Dejadme
que os cuente esta historia del Madrid de los setenta que tuve la suerte de
vivir en aquella calle de los Hermanos Bécquer en donde vivía, sin ir más
lejos, el marqués de Villaverde, su hermano, el barón de Gotor, o el marqués de Lozoya; calle en la que lo
mismo se abría un bar de putas de alto copete como un centro de espiritualidad
para universitarios; en donde los médicos daban fiestas de smoking y los
porteros comían pipas en los bancos de la pequeña zona ajardinada que
acompañaba tan elegante rúa. Pues bien, en esa calle, esquina a General Oraa,
habitaba un modisto mariquita con un criado mariquita y con dos galgos afganos
que posiblemente también fueran mariquitas. Con el criado vivía un chavalillo
que era su sobrino y que, como no podía ser menos, también era un poco
mariquita y al que su tío había traído a los Madriles para iniciarle en cátedra
de mariconeo. En fin que, como dicen en
Andalucía, en esa casa todos eran más
maricones que unos palomos cojos. Bajaban los mariquitas a la calle a media
tarde para sacar a los perros con mucho movimiento de manos, mucho meneo de
cabeza y mucho falsete vocal. Eran gente simpática, dicharachera y que con
nadie se metían. No escandalizaban al barrio porque, contra lo que se pueda
pensar, nada podía escandalizar al Madrid de los setenta en donde los
millonarios esnifaban cocaína en las discotecas de moda y las putas caras se
sentaban en las terrazas del barrio de Salamanca.
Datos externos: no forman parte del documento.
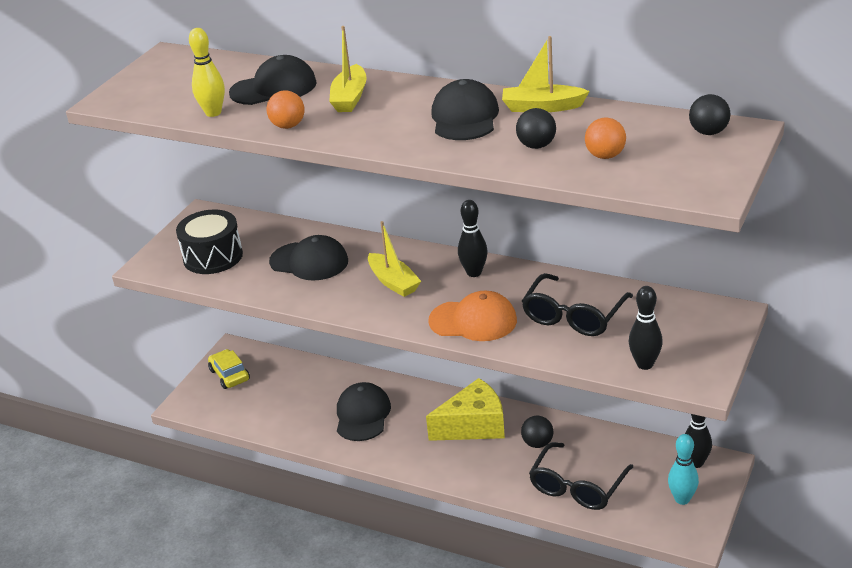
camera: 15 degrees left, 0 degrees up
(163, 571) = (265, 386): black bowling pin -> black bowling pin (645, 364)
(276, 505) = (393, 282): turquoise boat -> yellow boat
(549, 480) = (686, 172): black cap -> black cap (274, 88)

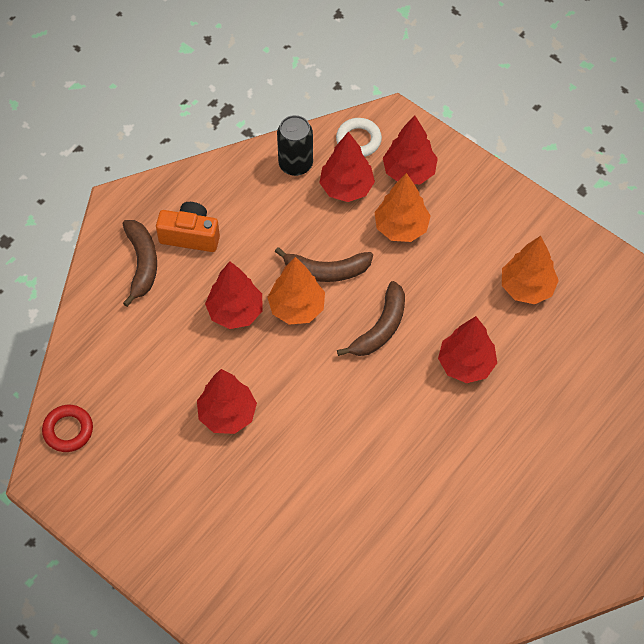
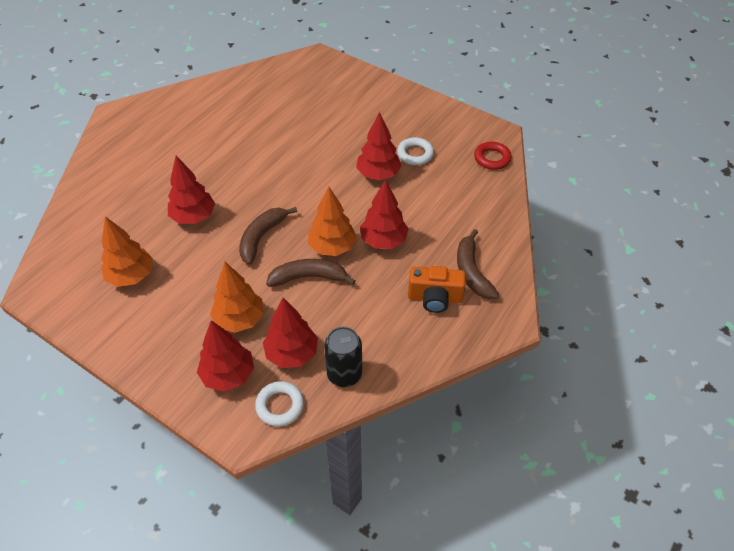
camera: 175 degrees right, 10 degrees down
(171, 447) = (415, 154): none -> white ring

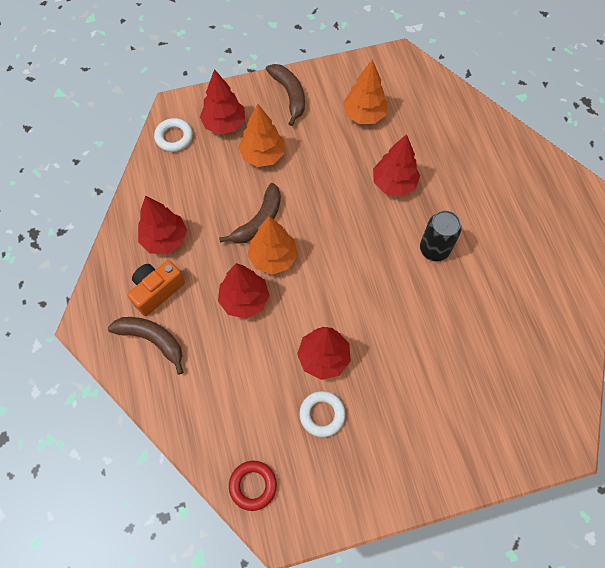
camera: 130 degrees right, 15 degrees up
(261, 237) = (329, 216): brown banana -> brown banana (289, 95)
(292, 353) = (204, 168): red tree -> red tree (165, 239)
(344, 374) = (158, 186): black can -> black can (434, 249)

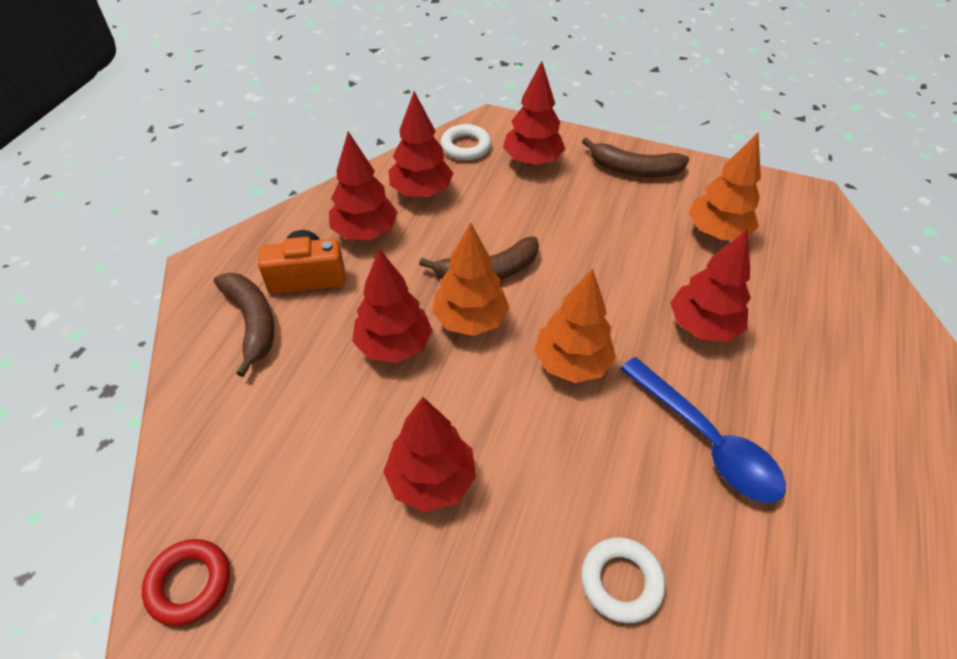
camera: 35 degrees right, 15 degrees down
(174, 189) = (421, 191): none -> red tree
(262, 155) = (551, 210): orange tree -> orange tree (571, 363)
(289, 95) = (634, 169): brown banana -> brown banana turned 90 degrees clockwise
(322, 414) = (364, 556): white ring -> white ring (621, 581)
(434, 249) = (706, 440): black can -> blue spoon

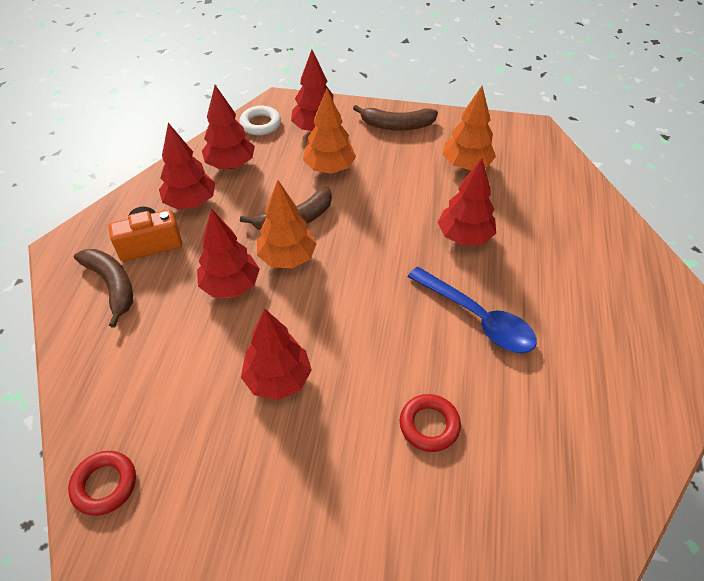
camera: 10 degrees left, 0 degrees up
(571, 363) = (370, 278): orange tree -> orange tree (329, 168)
(621, 581) = (429, 425): white ring -> red ring

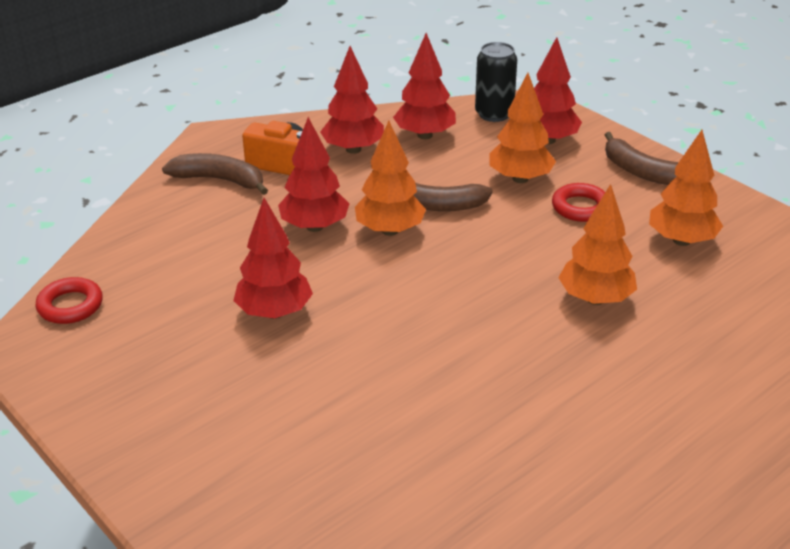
camera: 40 degrees right, 15 degrees down
(112, 286) = (220, 180): brown banana -> brown banana turned 75 degrees counterclockwise
(260, 124) = (494, 114): white ring -> black can
(429, 425) = (365, 419): red ring -> red ring (580, 207)
(464, 237) = (595, 299): red tree -> orange tree
(477, 318) = (520, 369): blue spoon -> none

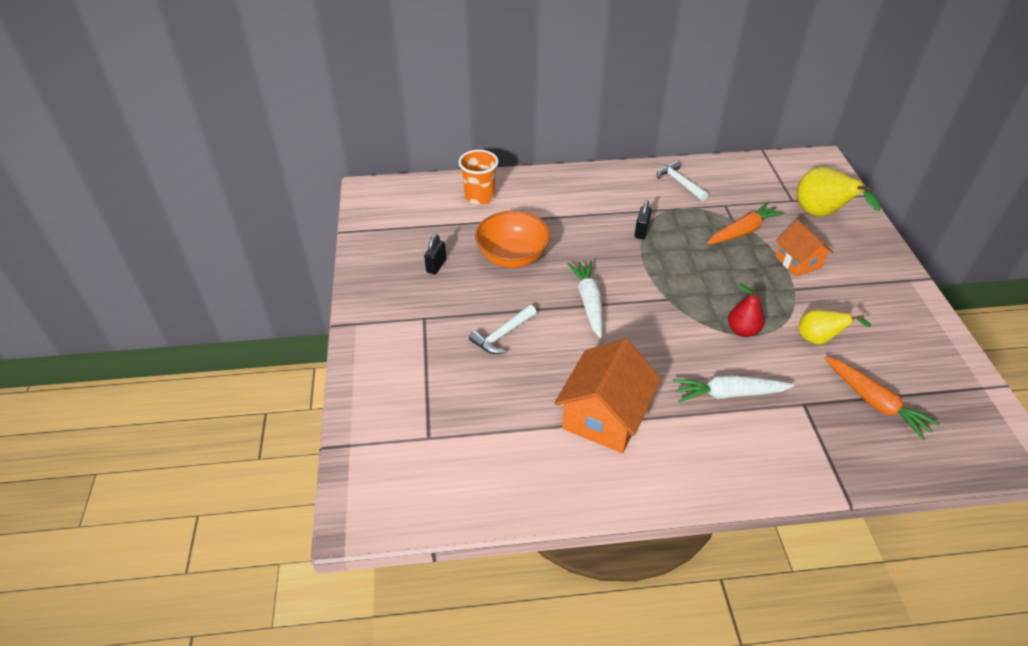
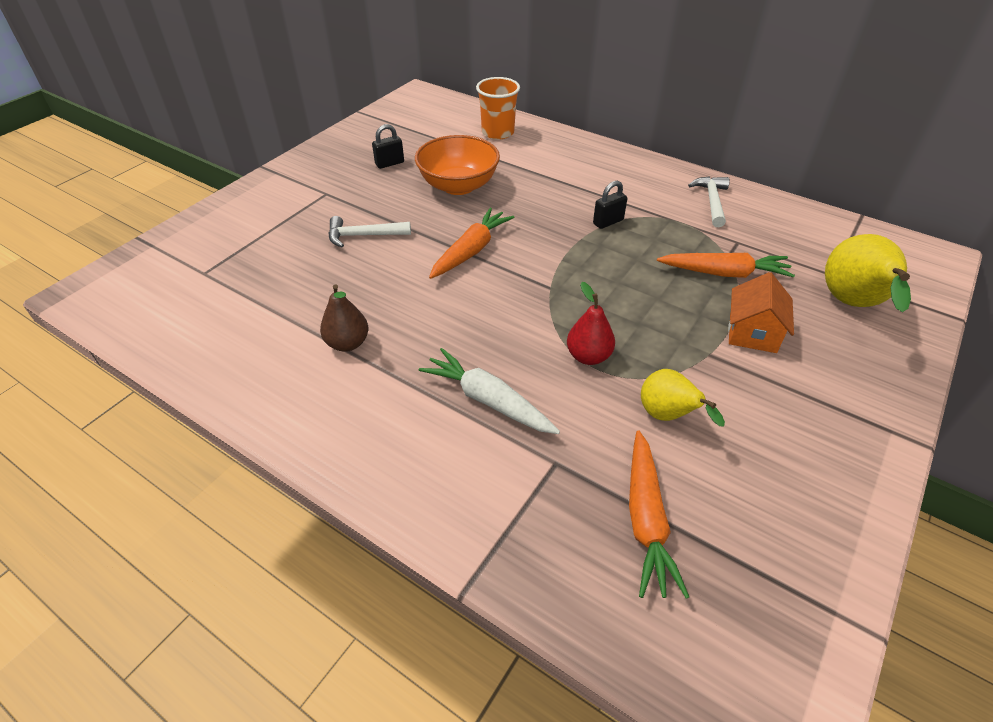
camera: 40 degrees right, 0 degrees up
(589, 302) = (471, 251): white carrot -> orange carrot
(604, 416) = (348, 343): orange house -> brown pear

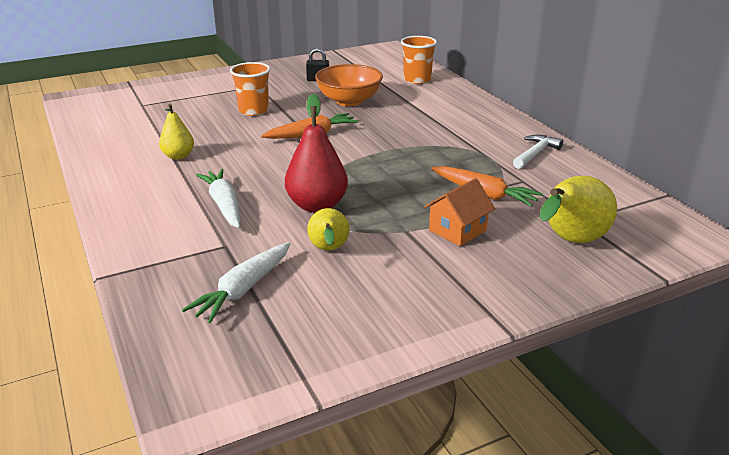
camera: 30 degrees right, 15 degrees down
(348, 343) = (178, 156): brown pear -> yellow pear
(363, 235) = (253, 111): white hammer -> orange cup
(588, 356) = (317, 205): red pear -> red pear, size x1.63
(608, 222) = (432, 144): black padlock -> none
(646, 520) = (243, 289): orange carrot -> white carrot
Sin embargo, lo más curioso
es que a las fiestas del modisto, en las
que abundaba también el mariconeo más selecto de la capital, acudían también las mujeres de los capitostes
del régimen franquista que eran clientas habituales del modisto. Sus maridos,
lógicamente, no acudían pues hubiera sido un desdoro para tan conspicuos
próceres. Pero ellos se lo perdían porque aquellas fiestas, cuya música escuchábamos los niños del barrio porque se
escapaba desde los balcones abiertos, tenían que ser de mucho colorín, jolgorio
y joie de vivre. ¡Ay los mariquitas!